I think I might even have to add some extra flour when I add the baking yeast in the morning after a night of fermentation.

Thanks

Best Answer

I'm going to offer this as two answers: one assuming you are talking about liquid sourdough starter, and one assuming you are talking about a liquid sourdough batter.


Liquid sourdough starter is simply regular sourdough starter with a lot of water (typically 5x the amount of water vs flour). The differences that the water brings to the starter are mostly a matter of flavor, as the different starters will still ferment and rise like normal. A liquid starter not rising would make sense as there isn't a lot of gluten structure to trap the air, so the appearance of a healthy liquid starter would resemble that of a ginger bug or lacto-fermented vegetables - it will just make a lot of bubbles that get released when agitated.

Using liquid starter is the same as using virtually any other kind of starter.
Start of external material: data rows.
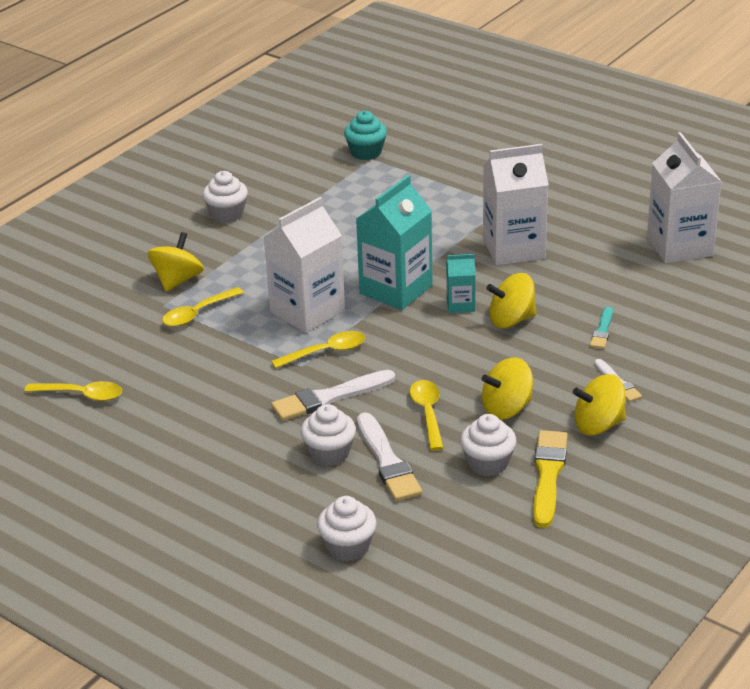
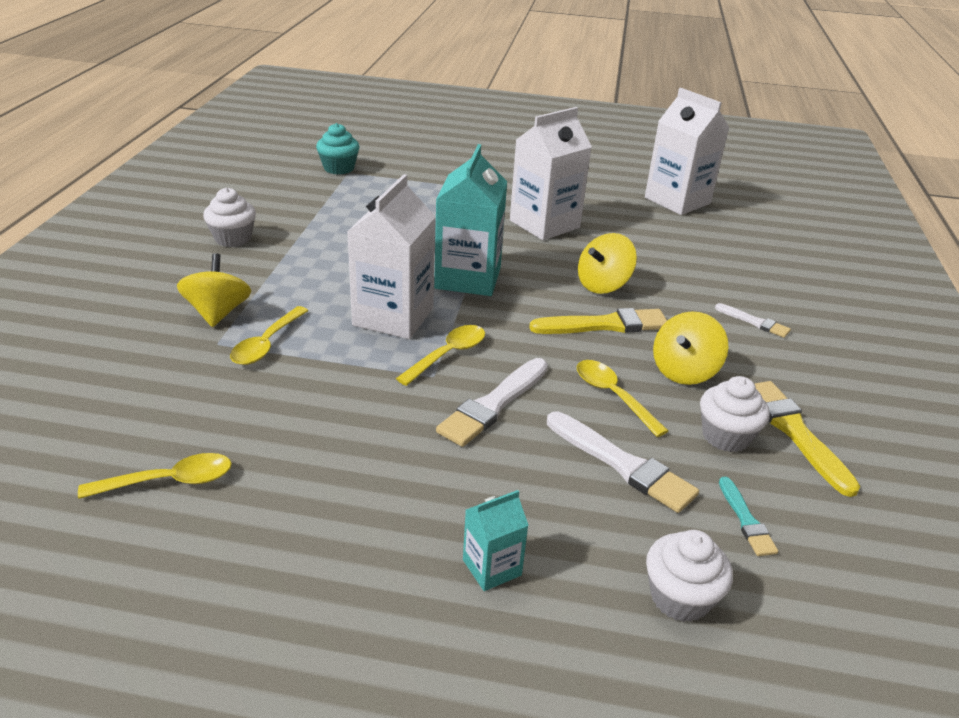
camera: 30 degrees left, 0 degrees up
(329, 453) = (549, 473): white cupcake -> none
(460, 304) = (543, 280): turquoise carton -> turquoise carton (492, 567)
(477, 356) = (605, 325): none -> yellow brush
(598, 425) = (782, 366): yellow spinning top -> none
(602, 330) = (691, 278): turquoise brush -> turquoise brush (746, 520)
Simply take the greater water content into account when calculating the ratios of your dough and otherwise use it like normal.


Liquid sourdough batter isn't necessarily a bad thing (after all, sourdough pancakes are delicious), but it's highly unusual for making bread - even extremely high hydration breads still need to be dough before they can become bread.

The reason your dough is liquid has nothing to do with the fermentation. Dough becomes dough because of the flour, and in this case, it's because of the gluten in the flour. The point of the mixing and kneading step of forming the dough is to develop the gluten so that your dough has structure, so if your dough is liquid, you need more flour. Otherwise, when it enters the rising stage, the "dough" will not rise much if at all simply because, like with liquid starter, there isn't a proper gluten structure to trap the gasses being produced in fermentation.

If time is a concern, you can certainly add commercial baking yeast, and that will definitely kickstart the rising activity. The downside, though, is that the resulting bread will be noticeably less sourdough-y and taste more like just normal bread. Some people add commercial yeast to their sourdough precisely because of this - they like sourdough but don't want it to be too strong. Whether or not this is an acceptable compromise is ultimately up to you.

Now if your goal was to bulk-ferment a liquid batter before you add more flour to turn it into a dough, that is certainly an approach that would work (and would probably result in an awesomely soft and tasty sourdough), and this is all a moot point as you would just add the flour in the morning. At that stage, though, I would say that the sourdough starter has had plenty of time to replicate and spread throughout the dough, gobbling up most of the readily available food and nutrients, so I'm not convinced that adding commercial yeast at this stage would have much of a practical effect.

Other possibilities for kickstarting the yeast activity:

  • Add yeast food. This can be as simple as sugar, but you could also add potato starch (or even instant mashed potatoes).
  • Add more starter. If your dough needs more yeast, the most ideal solution would be to add the yeast that you started with.
  • Move the dough to a warmer environment. Yeast is a living organism, and as such, it doesn't work as efficiently in the cold. (For best results, keep your dough in a 95-105°F/35-40°C environment. You can go as high as 115°F/45°C, but as yeast starts to die around 120°F/45°C, getting too close to the line risks imperfections in your proofing environment causing parts of it to teeter over the edge.)